Any deeper discussion of the merits, or otherwise, of PFI is rapidly abandoned, on the not-unreasonable grounds that it is a) complex and b) boring. This is a shame. Because the most frightening thing about it - more frightening than the headlines about
£300 lightbulbs, or flea-infested schools - is something that's barely mentioned. After 15 years and £57bn spent, nobody actually knows if it works. Not industry. Not the government.
And what's worse, no one seems that bothered about finding out.
Let's start with the basics. PFI is an arrangement whereby private companies build, finance and manage a government asset such as a school. The borrowing costs are higher than traditional public works, because the money isn't government-guaranteed.
But, the argument runs, because the construction companies are the ones taking the financial risk, they'll make damned sure the project is completed quickly and to budget.

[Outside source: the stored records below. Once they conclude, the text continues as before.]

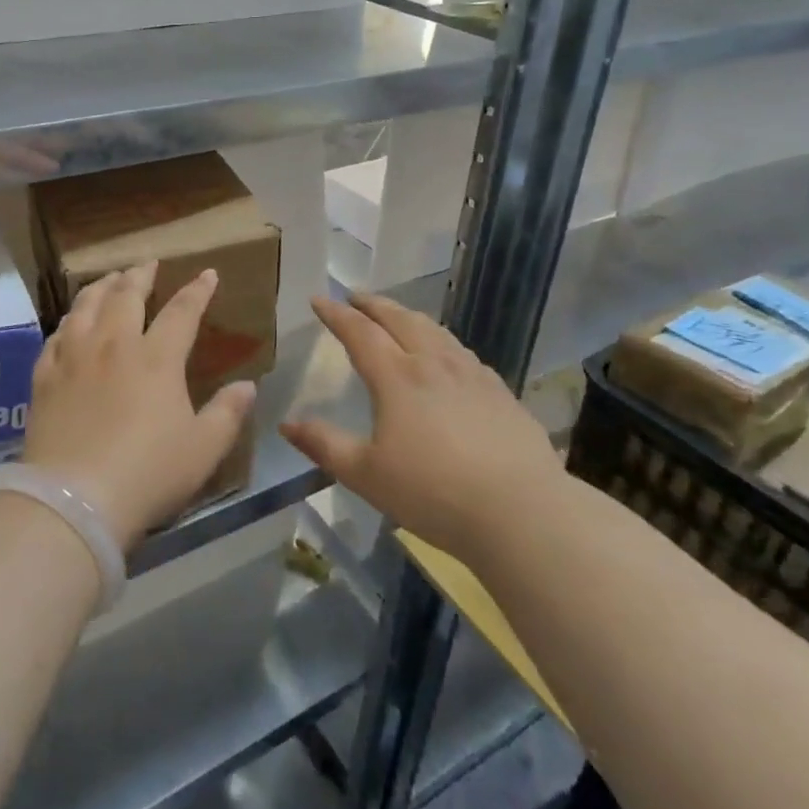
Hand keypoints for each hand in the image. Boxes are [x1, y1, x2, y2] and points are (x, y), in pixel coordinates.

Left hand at [23, 262, 256, 548]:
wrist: (74, 500)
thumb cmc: (148, 474)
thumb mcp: (203, 449)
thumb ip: (228, 413)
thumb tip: (249, 385)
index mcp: (156, 358)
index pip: (182, 312)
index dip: (197, 290)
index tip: (207, 274)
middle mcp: (114, 345)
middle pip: (126, 295)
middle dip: (140, 274)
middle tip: (148, 263)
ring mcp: (75, 357)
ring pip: (86, 306)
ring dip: (101, 286)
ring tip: (109, 279)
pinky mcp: (45, 377)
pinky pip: (56, 336)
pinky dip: (68, 322)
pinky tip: (70, 323)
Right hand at [280, 293, 561, 561]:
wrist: (522, 512)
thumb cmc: (433, 493)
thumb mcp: (366, 475)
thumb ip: (324, 445)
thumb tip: (286, 424)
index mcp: (396, 377)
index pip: (359, 332)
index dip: (336, 314)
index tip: (319, 299)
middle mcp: (433, 363)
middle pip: (399, 319)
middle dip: (373, 304)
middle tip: (355, 296)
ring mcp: (472, 374)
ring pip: (435, 330)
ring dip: (408, 316)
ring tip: (397, 315)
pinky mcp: (501, 392)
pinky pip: (463, 352)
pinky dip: (442, 341)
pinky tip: (447, 356)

This, it was hoped, would put an end to embarrassing fiascos like the Scottish Parliament building, which trundled in three years late and at 10 times the predicted cost.
Officials will tell you, correctly, that PFI has been very successful at making sure new buildings don't cost more than was budgeted. What they can't tell you, because they don't know, is whether those budgets would have been smaller if they'd just used public money in the first place.
Part of the problem is that no one's come up with a working mechanism to test which route would be best for any project. There was one, once - the zippily named 'public sector comparator'. But officials rapidly worked out that there wasn't any public funding, and if they didn't fiddle the figures in favour of PFI, they didn't get their project. This rendered the entire exercise rather pointless, so it was abandoned. Since 2004, the only thing that decides whether to use PFI or not is Treasury fiat.
More worrying is that the government auditors have never tested whether PFI offers better value than public money. Since 2003 the Treasury has said it has research which makes the case, but it's never been made public. Only one report has ever even attempted a direct comparison - a 1999 report by consultancy Mott McDonald, that considered so few projects as to be almost meaningless.
The result, in the word of one
insider-turned-academic, is "a multi-billion pound policy built on three reports with about 20 bits of information in them".
Given the widespread view that PFI exists purely to funnel tax money to fat-cat executives, you have to wonder why the government hasn't done more to make its case. After all, one decent, independent report could dispel the doubts about the scheme forever. So where is it?
It's hard to escape the feeling that the Treasury is petrified to do the research in case it finds out it's wrong and has spent the last 15 years enthusiastically wasting public cash. And it gets away with it. All it has to do is endure a few bad headlines and angry quotes from the Public Accounts Committee once every few months, and it all goes away again.
The result of all this is we might be spending the next 30 years paying through the nose for buildings we should have got at half the price. Or we might have been saved from massive public sector inefficiency. I honestly don't know. Neither does anyone else.